From the beginning of Laurel Valley, the relationship between owners and workers ranged from slavery to contract, to free wage labor. Joseph Tucker used slaves to work his fields. He started with twenty-two that he brought with him from Natchez, but he died years later owning 130. Because he lived on the plantation, he or members of his family no doubt personally supervised the daily work and used drivers chosen from among the slaves to enforce orders. About the only non-slave labor under Tucker's supervision were the skilled workers in the sugar mill such as the sugar maker. After the war his sons relied on many of these former slaves. Although freemen, they signed one-year work contracts which guaranteed them a daily wage as low as 35 cents and as high as $1.00. The number of these workers fluctuated by as many as thirty or forty a month. Some workers demanded higher wages than those for which they had contracted; others simply moved off the plantation. The instability caused Tucker and others to recruit Chinese workers. In 1872 there were twenty-three under contract at Laurel Valley with options for two additional years.

Burch Wormald became the first of the post-War owners at Laurel Valley to make a major effort to stabilize the plantation work force. He tore down the slave cabins, reminders of the previous era, and erected twenty-six double Creole frame structures. These new quarters offered workers greatly improved living conditions. Wormald was evidently successful because in the 1880ys more than twenty families were listed as year-round residents on Laurel Valley. Some were former slaves, others descendants of French Acadians who had been pushed back to the brules (high swamp ridges) in the 1820's by the growth of the sugar culture. Plantations like Laurel Valley offered these sons and grandsons of petits habitants the security of stable employment.

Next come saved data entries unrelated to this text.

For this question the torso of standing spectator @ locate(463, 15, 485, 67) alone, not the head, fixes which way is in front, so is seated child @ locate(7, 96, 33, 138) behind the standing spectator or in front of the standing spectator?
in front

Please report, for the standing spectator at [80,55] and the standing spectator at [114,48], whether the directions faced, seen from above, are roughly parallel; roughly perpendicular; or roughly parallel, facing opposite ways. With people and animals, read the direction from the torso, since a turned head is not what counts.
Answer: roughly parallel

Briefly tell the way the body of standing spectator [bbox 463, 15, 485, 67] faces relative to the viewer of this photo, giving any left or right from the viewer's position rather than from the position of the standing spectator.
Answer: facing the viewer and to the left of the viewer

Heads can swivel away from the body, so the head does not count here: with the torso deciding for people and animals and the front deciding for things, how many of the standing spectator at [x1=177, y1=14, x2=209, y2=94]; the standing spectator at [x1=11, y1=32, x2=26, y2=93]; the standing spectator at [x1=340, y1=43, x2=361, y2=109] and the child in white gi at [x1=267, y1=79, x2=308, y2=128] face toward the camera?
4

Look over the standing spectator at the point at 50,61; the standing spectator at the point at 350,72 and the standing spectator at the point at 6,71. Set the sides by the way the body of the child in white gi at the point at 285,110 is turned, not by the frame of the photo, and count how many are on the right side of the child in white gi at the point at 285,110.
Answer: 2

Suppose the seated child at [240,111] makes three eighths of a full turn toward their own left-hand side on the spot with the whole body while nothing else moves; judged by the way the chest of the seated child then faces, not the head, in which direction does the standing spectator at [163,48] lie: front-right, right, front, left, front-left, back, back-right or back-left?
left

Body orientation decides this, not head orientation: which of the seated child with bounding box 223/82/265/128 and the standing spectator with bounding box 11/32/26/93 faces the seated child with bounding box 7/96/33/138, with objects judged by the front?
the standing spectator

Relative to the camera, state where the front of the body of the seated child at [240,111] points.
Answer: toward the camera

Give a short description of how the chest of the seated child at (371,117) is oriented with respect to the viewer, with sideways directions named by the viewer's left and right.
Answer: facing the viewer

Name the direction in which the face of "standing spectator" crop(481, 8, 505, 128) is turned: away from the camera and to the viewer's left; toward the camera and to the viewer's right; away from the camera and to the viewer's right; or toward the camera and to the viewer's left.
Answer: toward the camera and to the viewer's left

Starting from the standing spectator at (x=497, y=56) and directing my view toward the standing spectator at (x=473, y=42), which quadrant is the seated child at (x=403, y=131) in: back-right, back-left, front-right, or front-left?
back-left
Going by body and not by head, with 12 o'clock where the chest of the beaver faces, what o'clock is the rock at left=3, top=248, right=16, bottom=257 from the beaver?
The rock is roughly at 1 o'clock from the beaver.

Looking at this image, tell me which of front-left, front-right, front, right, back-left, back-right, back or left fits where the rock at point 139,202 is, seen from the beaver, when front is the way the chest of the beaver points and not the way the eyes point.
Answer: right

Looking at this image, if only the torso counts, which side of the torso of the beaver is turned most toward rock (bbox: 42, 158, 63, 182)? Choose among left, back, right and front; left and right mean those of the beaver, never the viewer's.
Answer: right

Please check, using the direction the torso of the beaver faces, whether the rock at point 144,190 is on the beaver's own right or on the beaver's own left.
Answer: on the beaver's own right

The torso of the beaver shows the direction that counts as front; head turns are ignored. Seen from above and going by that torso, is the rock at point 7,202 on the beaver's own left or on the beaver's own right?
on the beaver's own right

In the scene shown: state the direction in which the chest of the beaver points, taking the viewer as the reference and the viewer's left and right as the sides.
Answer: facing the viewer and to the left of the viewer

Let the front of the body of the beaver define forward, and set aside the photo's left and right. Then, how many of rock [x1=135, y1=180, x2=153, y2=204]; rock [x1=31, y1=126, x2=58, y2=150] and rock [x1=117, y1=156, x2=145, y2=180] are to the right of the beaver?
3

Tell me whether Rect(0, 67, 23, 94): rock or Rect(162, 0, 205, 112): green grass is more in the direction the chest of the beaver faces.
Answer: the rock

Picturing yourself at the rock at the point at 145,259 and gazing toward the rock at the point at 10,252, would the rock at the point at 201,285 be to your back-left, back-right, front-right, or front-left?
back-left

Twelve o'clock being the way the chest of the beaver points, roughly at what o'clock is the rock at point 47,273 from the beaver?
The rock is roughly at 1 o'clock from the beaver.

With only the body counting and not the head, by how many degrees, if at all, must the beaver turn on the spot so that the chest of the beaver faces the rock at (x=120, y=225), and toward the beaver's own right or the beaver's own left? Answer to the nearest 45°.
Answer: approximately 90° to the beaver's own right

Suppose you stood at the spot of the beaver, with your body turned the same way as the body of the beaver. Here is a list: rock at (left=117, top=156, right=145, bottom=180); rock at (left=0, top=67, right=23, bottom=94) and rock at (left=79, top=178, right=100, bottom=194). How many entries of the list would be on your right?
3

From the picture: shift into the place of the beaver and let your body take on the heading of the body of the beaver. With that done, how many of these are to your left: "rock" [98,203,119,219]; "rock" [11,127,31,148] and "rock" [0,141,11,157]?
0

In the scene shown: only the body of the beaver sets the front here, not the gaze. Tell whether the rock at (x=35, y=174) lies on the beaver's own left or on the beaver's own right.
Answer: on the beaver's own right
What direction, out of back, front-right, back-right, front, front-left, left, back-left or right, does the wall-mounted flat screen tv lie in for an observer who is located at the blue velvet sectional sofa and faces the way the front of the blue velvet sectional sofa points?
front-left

Under the partnership of Barker-Lepine, however, most labor problems were overcome. The partnership needed a dependable labor supply if its mill complex was to survive. Between 1897 and 1922, more than thirty-five residential structures were added, including twenty-six "shotgun" buildings for field workers and eight Creole "T" houses for skilled employees. As a result, they attracted over sixty families as permanent residents. During harvests the plantation obtained seasonal laborers from Mississippi through jobbers who received $1.00 to $2.00 a day per worker provided. These workers were housed in three boarding houses maintained by the plantation. The pay of unskilled workers remained fairly constant during the Barker-Lepine years. In the summer, workers received about 85 cents a day and during grinding about $1.25 a day. As could be expected, skilled workers received much more - from $75.00 to $300.00 a month. Over the years the work force remained fairly stable. But after 1926, cut backs in the operations and the depression caused many families to seek employment on other plantation or in nearby cities, especially New Orleans and Baton Rouge. Since that time, machines have taken over so many aspects of cultivation that today only six families live on Laurel Valley. The only time extra labor is needed is when the seed cane must be planted, a task still performed by hand.